Asian stocks slide, oil gains amid Middle East tensions

Asian stocks have fallen while oil prices surged as escalating tensions in ‌the Middle East unsettled markets, dimming hopes for an end to the months-long war that has pushed commodities higher and stoked inflation worries.

The United States launched strikes against Iran ‌after President Donald Trump said Tehran had shot down a US Apache helicopter in the Strait of Hormuz, leaving investors on edge over a fragile ceasefire between all sides.

MSCI's broadest ‌index of Asia-Pacific shares outside Japan dropped 0.6 per cent on Wednesday. Japan's Nikkei fell 0.9 per cent while the tech-heavy South Korean KOSPI slumped two per cent in a volatile week where AI stocks have come under pressure.

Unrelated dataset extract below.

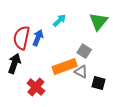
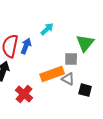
green triangle: (98, 21) -> (85, 43), moved
gray square: (84, 51) -> (71, 59), turned -32

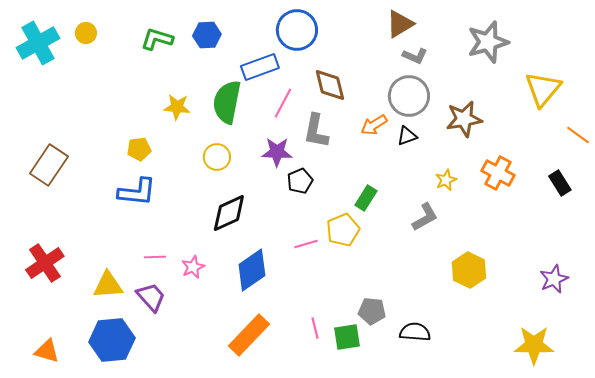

Oil prices climbed about one per cent in early trade, moving away from a seven-week low touched in the previous session in the wake of the fresh US attacks.

Brent futures rose 0.9 per cent to $US92.29 ($A131.53) a barrel, while US West Texas Intermediate WTI crude climbed 0.8 per cent to $US88.97 ($A126.80).

"Geopolitics is being treated as a headline risk, not a macro shock for ‌now," said Charu Chanana, ‌chief investment strategist at Saxo ⁠in Singapore.

"Oil holding around $US90 despite fresh Iran headlines suggests markets are not pricing a sustained supply disruption. That leaves ​room for a bigger repricing if energy infrastructure, shipping routes or US involvement escalate."

US stocks overnight slid as a tech rebound fizzled, with AI valuation worries, Middle East tensions and rising rate bets driving investors from risk.

Investor focus will be on the US inflation data later on Wednesday to gauge the impact of the war, with a Reuters survey of economists predicting that inflation likely increased 4.2 per cent in the 12 months through May in what would be the largest annual rise in the CPI since ⁠April 2023.

A stronger-than-expected jobs report on Friday increased bets that the Federal Reserve will hike ‌interest rates this year. ​Traders have now fully priced in a 25-basis-point hike in December versus expectations of two rate cuts before the war.

"If CPI today is hot, it will be ​much harder for ‌the Fed to sound relaxed next week," said Saxo's Chanana. "The Fed probably cannot hike aggressively into a pure supply shock, but it also cannot ignore inflation expectations ​if oil keeps rising."

The euro was at $1.1537 while sterling fetched $1.337 as the US dollar held firm. The yen changed hands at 160.38 per dollar, near the 160 level widely seen as a line in the sand for potential official intervention.

Japan's wholesale inflation accelerated in May at the fastest pace ​in ​three years as price pressures from the war broadened, data showed on ​Wednesday, adding to the case for further interest rate hikes by the Bank of ‌Japan.

A rate hike from the BOJ at the June 16 policy meeting is now almost fully priced in, with analysts saying persistent weakness in the yen and a hawkish shift from the Fed could compel the BOJ to accelerate its own rate hikes.

"The market can usually absorb geopolitical noise rather well when energy prices stay contained," said Anthony Saglimbene, chief market strategist at Ameriprise.

"It has less room for comfort when oil prices, inflation data, and Fed policy all lean in a direction that becomes ​less supportive of stocks over the near term. This is the risk we see building in the market right now."

That risk is being felt in emerging markets ​where Bank Indonesia on Wednesday increased interest ⁠rates in a surprise off-cycle meeting to prop up the fragile rupiah just weeks after BI surprised markets with a ​jumbo hike.